Miller’s friend retrieved the book from the chair, but not without exchanging words. “They started going at it. My friend argued, ‘You have been gone for four hours!’ ” The woman said she went for breakfast and had put five towels on five chairs to reserve them.

Everyone around the pool was watching the heated exchange. “All I kept thinking was, ‘Honestly? Is this really happening?’ I thought there would be a brawl,” says Miller. “Her anger was completely out of context with the beautiful surroundings of the sky and the sound of the ocean. She really was enraged.”

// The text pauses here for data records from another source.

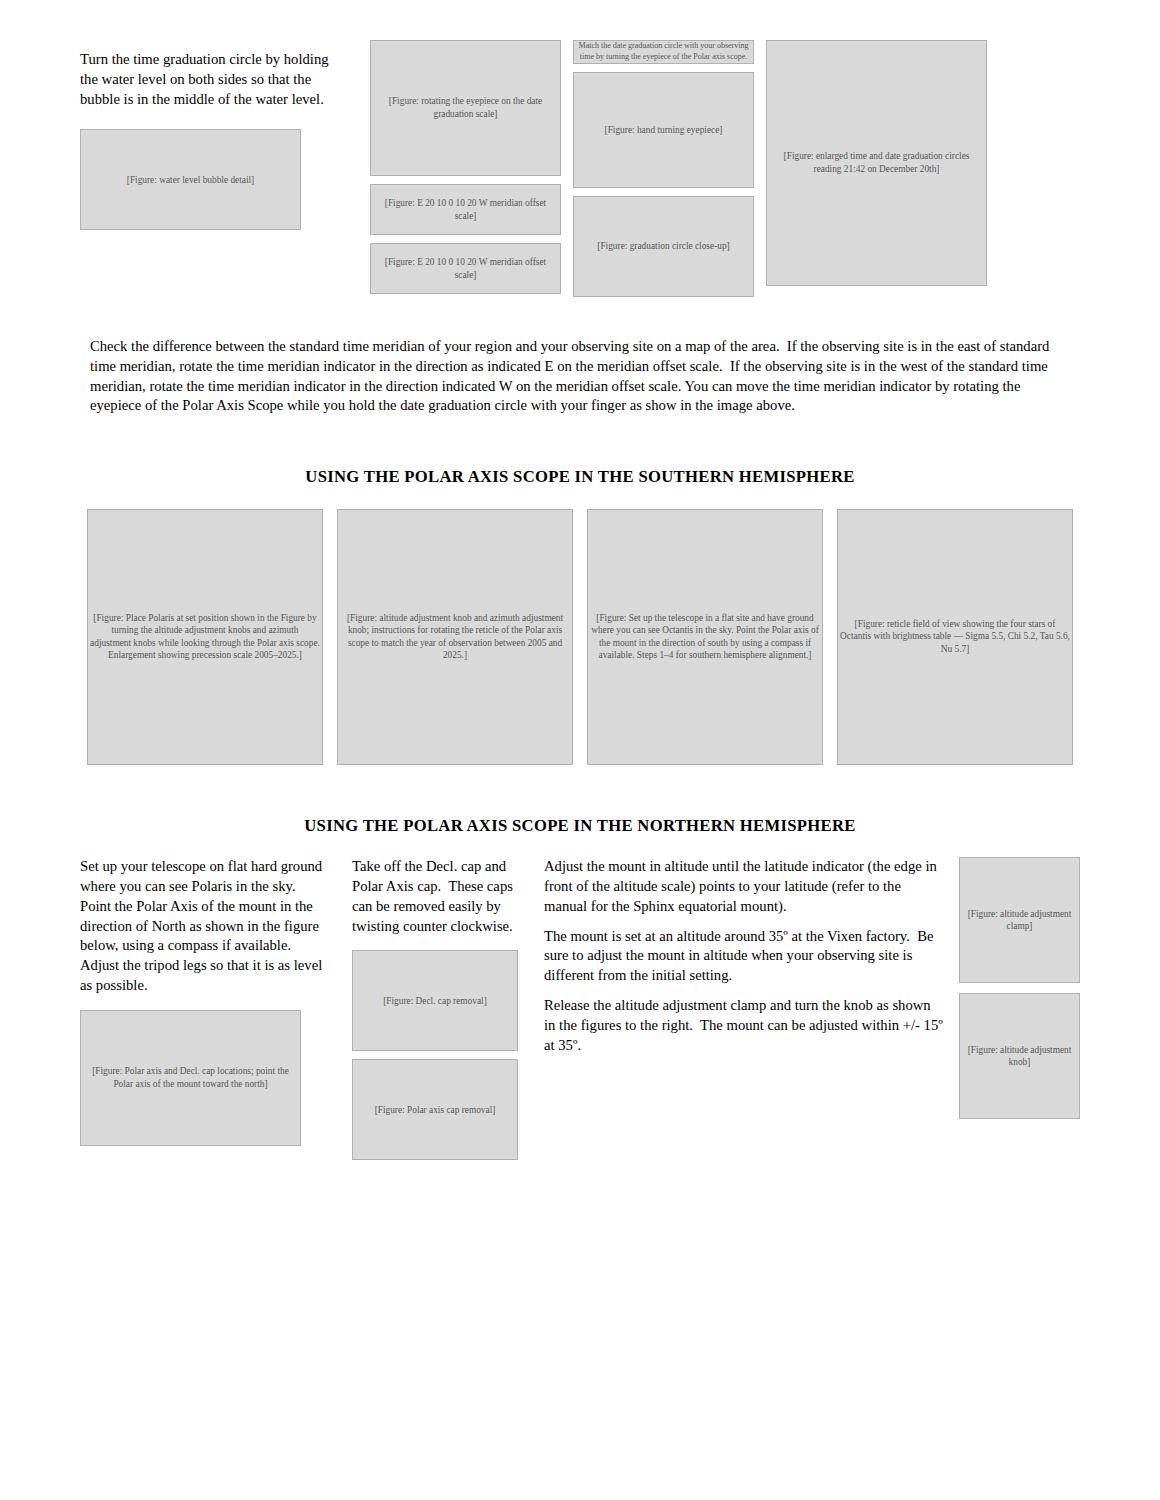Turn the time graduation circle by holding the water level on both sides so that the bubble is in the middle of the water level.
[Figure: water level bubble detail]
[Figure: rotating the eyepiece on the date graduation scale]
[Figure: E 20 10 0 10 20 W meridian offset scale]
[Figure: E 20 10 0 10 20 W meridian offset scale]
Match the date graduation circle with your observing time by turning the eyepiece of the Polar axis scope.
[Figure: hand turning eyepiece]
[Figure: graduation circle close-up]
[Figure: enlarged time and date graduation circles reading 21:42 on December 20th]
Check the difference between the standard time meridian of your region and your observing site on a map of the area. If the observing site is in the east of standard time meridian, rotate the time meridian indicator in the direction as indicated E on the meridian offset scale. If the observing site is in the west of the standard time meridian, rotate the time meridian indicator in the direction indicated W on the meridian offset scale. You can move the time meridian indicator by rotating the eyepiece of the Polar Axis Scope while you hold the date graduation circle with your finger as show in the image above.
USING THE POLAR AXIS SCOPE IN THE SOUTHERN HEMISPHERE
[Figure: Place Polaris at set position shown in the Figure by turning the altitude adjustment knobs and azimuth adjustment knobs while looking through the Polar axis scope. Enlargement showing precession scale 2005–2025.]
[Figure: altitude adjustment knob and azimuth adjustment knob; instructions for rotating the reticle of the Polar axis scope to match the year of observation between 2005 and 2025.]
[Figure: Set up the telescope in a flat site and have ground where you can see Octantis in the sky. Point the Polar axis of the mount in the direction of south by using a compass if available. Steps 1–4 for southern hemisphere alignment.]
[Figure: reticle field of view showing the four stars of Octantis with brightness table — Sigma 5.5, Chi 5.2, Tau 5.6, Nu 5.7]
USING THE POLAR AXIS SCOPE IN THE NORTHERN HEMISPHERE
Set up your telescope on flat hard ground where you can see Polaris in the sky. Point the Polar Axis of the mount in the direction of North as shown in the figure below, using a compass if available. Adjust the tripod legs so that it is as level as possible.
[Figure: Polar axis and Decl. cap locations; point the Polar axis of the mount toward the north]
Take off the Decl. cap and Polar Axis cap. These caps can be removed easily by twisting counter clockwise.
[Figure: Decl. cap removal]
[Figure: Polar axis cap removal]
Adjust the mount in altitude until the latitude indicator (the edge in front of the altitude scale) points to your latitude (refer to the manual for the Sphinx equatorial mount).
The mount is set at an altitude around 35º at the Vixen factory. Be sure to adjust the mount in altitude when your observing site is different from the initial setting.
Release the altitude adjustment clamp and turn the knob as shown in the figures to the right. The mount can be adjusted within +/- 15º at 35º.
[Figure: altitude adjustment clamp]
[Figure: altitude adjustment knob]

Welcome to the world of vacations, where lack of pool-chair etiquette can sometimes ruin much needed relaxation. Come holiday season, when resorts are booked to capacity, a simple chaise longue can bring out the beast in people.

Evelyn Hannon, the editor of Journeywoman, a travel-tips website for women, is always surprised how seemingly polite people at home become selfish and rude on holidays. These are the people who get up before everyone else to throw a towel on a chair and expect they have the right to use it all day.

To avoid conflict, some resorts like the Four Seasons in Maui actually have a pool-chair rule, and it is very clear: “Personal belongings placed on chaise longues prior to 7 a.m. do not constitute possession of that chair,” says the note from resort manager Maria Jagla that is left in every room. Guests are given a towel to take to the pool, and attendants assist with seating at the beach and the pool beginning at 7 a.m. Items left on empty chairs are removed after one hour and held at the towel stand for retrieval. It is not possible to hold chairs in multiple locations.

Robyn Zeldin, founder of Toronto’s Wee Care placement agency, has seen people save chairs on both sides of the pool, so they get sun in the morning and shade in the afternoon. “It’s really frustrating,” she says, adding that resorts should assign chairs to guests on week-long vacations. Then there was the acquaintance who freely admitted to bribing the concierge to save chairs for her family. “People paying off staff apparently happens all the time, but really hotels should have enough seating for everyone.”

And if that sounds brazen, consider Jacqueline Cooke’s story. The logistics manager for Nestlé and her husband had a room right on the beach in Aruba, with two beach chairs outside. But when they got up in the morning, someone had already put magazines and towels on the chairs. In retaliation, her husband got up at 4 a.m. one day to claim the chairs with his own books and towels.

At the Ritz-Carlton in South Beach, pool chairs are available on a first-come, first-served basis, but hotel recreation manager Richard Hai says they remove unattended belongings after an hour “for safekeeping.” And yes, guests do get testy when they don’t get their first choice of chairs. His advice is to send someone early, ahead of the family, adding that “teamwork is the best approach.”

Hannon advises keeping your cool and treating other guests as you would treat your neighbours back at home. “Would you not share your lawn chair with a neighbour?”

That will cut down on the stress, and the embarrassment, for everyone.

“Arguing over a pool chair made a spectacle,” says Miller. “And everyone watching became part of the spectacle. And no one wants to feel like that, especially on vacation.”